== EXTRACTED RECORDS ==

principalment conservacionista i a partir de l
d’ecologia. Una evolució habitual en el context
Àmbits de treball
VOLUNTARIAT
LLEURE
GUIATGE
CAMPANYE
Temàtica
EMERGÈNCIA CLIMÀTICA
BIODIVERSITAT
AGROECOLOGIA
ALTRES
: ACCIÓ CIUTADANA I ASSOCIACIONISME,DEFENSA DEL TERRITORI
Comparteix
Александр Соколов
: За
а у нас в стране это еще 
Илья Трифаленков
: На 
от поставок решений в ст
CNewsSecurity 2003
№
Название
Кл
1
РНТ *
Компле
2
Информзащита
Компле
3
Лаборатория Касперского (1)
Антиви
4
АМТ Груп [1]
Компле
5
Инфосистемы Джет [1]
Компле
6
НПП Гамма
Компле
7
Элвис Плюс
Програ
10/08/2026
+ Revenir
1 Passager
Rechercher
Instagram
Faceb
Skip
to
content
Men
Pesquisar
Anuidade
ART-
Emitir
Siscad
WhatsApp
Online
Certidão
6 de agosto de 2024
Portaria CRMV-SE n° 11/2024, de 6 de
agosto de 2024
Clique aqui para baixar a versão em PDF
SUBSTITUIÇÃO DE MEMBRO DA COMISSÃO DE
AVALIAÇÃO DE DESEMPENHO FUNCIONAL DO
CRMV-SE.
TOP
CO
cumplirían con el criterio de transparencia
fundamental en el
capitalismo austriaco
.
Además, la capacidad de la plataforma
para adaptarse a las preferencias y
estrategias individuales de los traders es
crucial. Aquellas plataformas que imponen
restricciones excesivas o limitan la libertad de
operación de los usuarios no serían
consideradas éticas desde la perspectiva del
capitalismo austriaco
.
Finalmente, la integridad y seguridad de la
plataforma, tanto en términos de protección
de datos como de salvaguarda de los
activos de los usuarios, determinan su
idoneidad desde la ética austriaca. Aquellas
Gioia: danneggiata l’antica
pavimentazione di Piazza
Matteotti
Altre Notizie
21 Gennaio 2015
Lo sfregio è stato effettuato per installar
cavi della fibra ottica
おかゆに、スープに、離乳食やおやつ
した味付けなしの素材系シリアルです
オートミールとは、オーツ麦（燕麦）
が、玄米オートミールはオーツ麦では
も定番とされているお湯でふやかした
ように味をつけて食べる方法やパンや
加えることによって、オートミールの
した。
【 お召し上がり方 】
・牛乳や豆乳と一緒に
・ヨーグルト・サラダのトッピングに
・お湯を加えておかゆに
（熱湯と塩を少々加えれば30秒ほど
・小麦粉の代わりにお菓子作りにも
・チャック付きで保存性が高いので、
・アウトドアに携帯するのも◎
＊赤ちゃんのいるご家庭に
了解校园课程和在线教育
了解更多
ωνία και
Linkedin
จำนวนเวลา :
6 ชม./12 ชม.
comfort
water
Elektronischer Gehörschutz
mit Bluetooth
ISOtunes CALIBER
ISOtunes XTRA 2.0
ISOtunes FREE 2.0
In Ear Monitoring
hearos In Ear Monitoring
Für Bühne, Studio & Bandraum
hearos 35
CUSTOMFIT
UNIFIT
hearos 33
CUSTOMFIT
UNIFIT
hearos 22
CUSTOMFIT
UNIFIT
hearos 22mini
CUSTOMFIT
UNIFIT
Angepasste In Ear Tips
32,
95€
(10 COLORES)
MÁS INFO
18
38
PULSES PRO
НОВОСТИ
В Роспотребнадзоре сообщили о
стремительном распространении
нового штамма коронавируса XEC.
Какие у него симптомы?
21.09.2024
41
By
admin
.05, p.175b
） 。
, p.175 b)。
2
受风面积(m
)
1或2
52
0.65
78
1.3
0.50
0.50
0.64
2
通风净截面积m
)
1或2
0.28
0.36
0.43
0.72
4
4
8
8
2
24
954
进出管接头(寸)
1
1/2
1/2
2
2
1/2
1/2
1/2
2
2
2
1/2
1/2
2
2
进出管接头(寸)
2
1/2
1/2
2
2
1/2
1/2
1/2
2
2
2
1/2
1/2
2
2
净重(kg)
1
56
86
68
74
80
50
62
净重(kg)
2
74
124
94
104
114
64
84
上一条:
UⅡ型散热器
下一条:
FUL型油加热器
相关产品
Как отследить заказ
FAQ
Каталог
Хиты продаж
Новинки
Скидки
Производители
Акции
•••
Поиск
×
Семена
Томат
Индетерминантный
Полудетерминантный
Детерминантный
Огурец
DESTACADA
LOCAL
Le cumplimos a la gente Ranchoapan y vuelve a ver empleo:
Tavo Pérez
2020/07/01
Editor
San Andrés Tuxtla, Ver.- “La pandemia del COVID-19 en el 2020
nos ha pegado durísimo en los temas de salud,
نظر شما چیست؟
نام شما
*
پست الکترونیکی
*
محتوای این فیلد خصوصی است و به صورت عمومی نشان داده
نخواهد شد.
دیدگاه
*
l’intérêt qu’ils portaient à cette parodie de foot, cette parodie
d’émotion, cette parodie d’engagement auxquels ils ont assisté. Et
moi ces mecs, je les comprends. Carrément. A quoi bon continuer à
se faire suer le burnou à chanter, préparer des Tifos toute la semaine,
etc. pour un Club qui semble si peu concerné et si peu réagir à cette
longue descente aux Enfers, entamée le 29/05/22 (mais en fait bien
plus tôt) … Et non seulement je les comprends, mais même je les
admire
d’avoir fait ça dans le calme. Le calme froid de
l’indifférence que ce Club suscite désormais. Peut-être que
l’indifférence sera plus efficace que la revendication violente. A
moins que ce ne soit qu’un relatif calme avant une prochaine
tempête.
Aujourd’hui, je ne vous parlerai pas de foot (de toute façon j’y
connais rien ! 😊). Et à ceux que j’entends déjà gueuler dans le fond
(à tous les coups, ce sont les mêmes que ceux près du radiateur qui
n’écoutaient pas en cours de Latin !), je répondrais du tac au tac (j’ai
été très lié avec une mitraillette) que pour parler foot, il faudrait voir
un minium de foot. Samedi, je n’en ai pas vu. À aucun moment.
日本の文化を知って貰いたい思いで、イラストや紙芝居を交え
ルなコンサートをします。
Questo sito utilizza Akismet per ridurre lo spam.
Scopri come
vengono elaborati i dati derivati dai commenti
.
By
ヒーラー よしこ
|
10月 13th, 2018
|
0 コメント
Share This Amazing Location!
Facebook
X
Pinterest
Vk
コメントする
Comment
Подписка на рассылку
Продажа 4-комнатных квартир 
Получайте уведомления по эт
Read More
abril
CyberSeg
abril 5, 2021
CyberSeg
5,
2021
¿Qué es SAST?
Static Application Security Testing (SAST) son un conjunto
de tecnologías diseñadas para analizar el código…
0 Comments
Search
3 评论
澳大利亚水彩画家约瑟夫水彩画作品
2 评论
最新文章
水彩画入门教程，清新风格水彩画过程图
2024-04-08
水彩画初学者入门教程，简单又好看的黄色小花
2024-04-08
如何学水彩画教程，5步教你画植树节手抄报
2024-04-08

===

TASK DETAILS -
Retype all the material exactly as shown.

RESULT FOR THIS TASK -
principalment conservacionista i a partir de l
d’ecologia. Una evolució habitual en el context
Àmbits de treball
VOLUNTARIAT
LLEURE
GUIATGE
CAMPANYE
Temàtica
EMERGÈNCIA CLIMÀTICA
BIODIVERSITAT
AGROECOLOGIA
ALTRES
: ACCIÓ CIUTADANA I ASSOCIACIONISME,DEFENSA DEL TERRITORI
Comparteix
Александр Соколов
: За
а у нас в стране это еще 
Илья Трифаленков
: На 
от поставок решений в ст
CNewsSecurity 2003
№
Название
Кл
1
РНТ *
Компле
2
Информзащита
Компле
3
Лаборатория Касперского (1)
Антиви
4
АМТ Груп [1]
Компле
5
Инфосистемы Джет [1]
Компле
6
НПП Гамма
Компле
7
Элвис Плюс
Програ
10/08/2026
+ Revenir
1 Passager
Rechercher
Instagram
Faceb
Skip
to
content
Men
Pesquisar
Anuidade
ART-
Emitir
Siscad
WhatsApp
Online
Certidão
6 de agosto de 2024
Portaria CRMV-SE n° 11/2024, de 6 de
agosto de 2024
Clique aqui para baixar a versão em PDF
SUBSTITUIÇÃO DE MEMBRO DA COMISSÃO DE
AVALIAÇÃO DE DESEMPENHO FUNCIONAL DO
CRMV-SE.
TOP
CO
cumplirían con el criterio de transparencia
fundamental en el
capitalismo austriaco
.
Además, la capacidad de la plataforma
para adaptarse a las preferencias y
estrategias individuales de los traders es
crucial. Aquellas plataformas que imponen
restricciones excesivas o limitan la libertad de
operación de los usuarios no serían
consideradas éticas desde la perspectiva del
capitalismo austriaco
.
Finalmente, la integridad y seguridad de la
plataforma, tanto en términos de protección
de datos como de salvaguarda de los
activos de los usuarios, determinan su
idoneidad desde la ética austriaca. Aquellas
Gioia: danneggiata l’antica
pavimentazione di Piazza
Matteotti
Altre Notizie
21 Gennaio 2015
Lo sfregio è stato effettuato per installar
cavi della fibra ottica
おかゆに、スープに、離乳食やおやつ
した味付けなしの素材系シリアルです
オートミールとは、オーツ麦（燕麦）
が、玄米オートミールはオーツ麦では
も定番とされているお湯でふやかした
ように味をつけて食べる方法やパンや
加えることによって、オートミールの
した。
【 お召し上がり方 】
・牛乳や豆乳と一緒に
・ヨーグルト・サラダのトッピングに
・お湯を加えておかゆに
（熱湯と塩を少々加えれば30秒ほど
・小麦粉の代わりにお菓子作りにも
・チャック付きで保存性が高いので、
・アウトドアに携帯するのも◎
＊赤ちゃんのいるご家庭に
了解校园课程和在线教育
了解更多
ωνία και
Linkedin
จำนวนเวลา :
6 ชม./12 ชม.
comfort
water
Elektronischer Gehörschutz
mit Bluetooth
ISOtunes CALIBER
ISOtunes XTRA 2.0
ISOtunes FREE 2.0
In Ear Monitoring
hearos In Ear Monitoring
Für Bühne, Studio & Bandraum
hearos 35
CUSTOMFIT
UNIFIT
hearos 33
CUSTOMFIT
UNIFIT
hearos 22
CUSTOMFIT
UNIFIT
hearos 22mini
CUSTOMFIT
UNIFIT
Angepasste In Ear Tips
32,
95€
(10 COLORES)
MÁS INFO
18
38
PULSES PRO
НОВОСТИ
В Роспотребнадзоре сообщили о
стремительном распространении
нового штамма коронавируса XEC.
Какие у него симптомы?
21.09.2024
41
By
admin
.05, p.175b
） 。
, p.175 b)。
2
受风面积(m
)
1或2
52
0.65
78
1.3
0.50
0.50
0.64
2
通风净截面积m
)
1或2
0.28
0.36
0.43
0.72
4
4
8
8
2
24
954
进出管接头(寸)
1
1/2
1/2
2
2
1/2
1/2
1/2
2
2
2
1/2
1/2
2
2
进出管接头(寸)
2
1/2
1/2
2
2
1/2
1/2
1/2
2
2
2
1/2
1/2
2
2
净重(kg)
1
56
86
68
74
80
50
62
净重(kg)
2
74
124
94
104
114
64
84
上一条:
UⅡ型散热器
下一条:
FUL型油加热器
相关产品
Как отследить заказ
FAQ
Каталог
Хиты продаж
Новинки
Скидки
Производители
Акции
•••
Поиск
×
Семена
Томат
Индетерминантный
Полудетерминантный
Детерминантный
Огурец
DESTACADA
LOCAL
Le cumplimos a la gente Ranchoapan y vuelve a ver empleo:
Tavo Pérez
2020/07/01
Editor
San Andrés Tuxtla, Ver.- “La pandemia del COVID-19 en el 2020
nos ha pegado durísimo en los temas de salud,
نظر شما چیست؟
نام شما
*
پست الکترونیکی
*
محتوای این فیلد خصوصی است و به صورت عمومی نشان داده
نخواهد شد.
دیدگاه
*
l’intérêt qu’ils portaient à cette parodie de foot, cette parodie
d’émotion, cette parodie d’engagement auxquels ils ont assisté. Et
moi ces mecs, je les comprends. Carrément. A quoi bon continuer à
se faire suer le burnou à chanter, préparer des Tifos toute la semaine,
etc. pour un Club qui semble si peu concerné et si peu réagir à cette
longue descente aux Enfers, entamée le 29/05/22 (mais en fait bien
plus tôt) … Et non seulement je les comprends, mais même je les
admire
d’avoir fait ça dans le calme. Le calme froid de
l’indifférence que ce Club suscite désormais. Peut-être que
l’indifférence sera plus efficace que la revendication violente. A
moins que ce ne soit qu’un relatif calme avant une prochaine
tempête.
Aujourd’hui, je ne vous parlerai pas de foot (de toute façon j’y
connais rien ! 😊). Et à ceux que j’entends déjà gueuler dans le fond
(à tous les coups, ce sont les mêmes que ceux près du radiateur qui
n’écoutaient pas en cours de Latin !), je répondrais du tac au tac (j’ai
été très lié avec une mitraillette) que pour parler foot, il faudrait voir
un minium de foot. Samedi, je n’en ai pas vu. À aucun moment.
日本の文化を知って貰いたい思いで、イラストや紙芝居を交え
ルなコンサートをします。
Questo sito utilizza Akismet per ridurre lo spam.
Scopri come
vengono elaborati i dati derivati dai commenti
.
By
ヒーラー よしこ
|
10月 13th, 2018
|
0 コメント
Share This Amazing Location!
Facebook
X
Pinterest
Vk
コメントする
Comment
Подписка на рассылку
Продажа 4-комнатных квартир 
Получайте уведомления по эт
Read More
abril
CyberSeg
abril 5, 2021
CyberSeg
5,
2021
¿Qué es SAST?
Static Application Security Testing (SAST) son un conjunto
de tecnologías diseñadas para analizar el código…
0 Comments
Search
3 评论
澳大利亚水彩画家约瑟夫水彩画作品
2 评论
最新文章
水彩画入门教程，清新风格水彩画过程图
2024-04-08
水彩画初学者入门教程，简单又好看的黄色小花
2024-04-08
如何学水彩画教程，5步教你画植树节手抄报
2024-04-08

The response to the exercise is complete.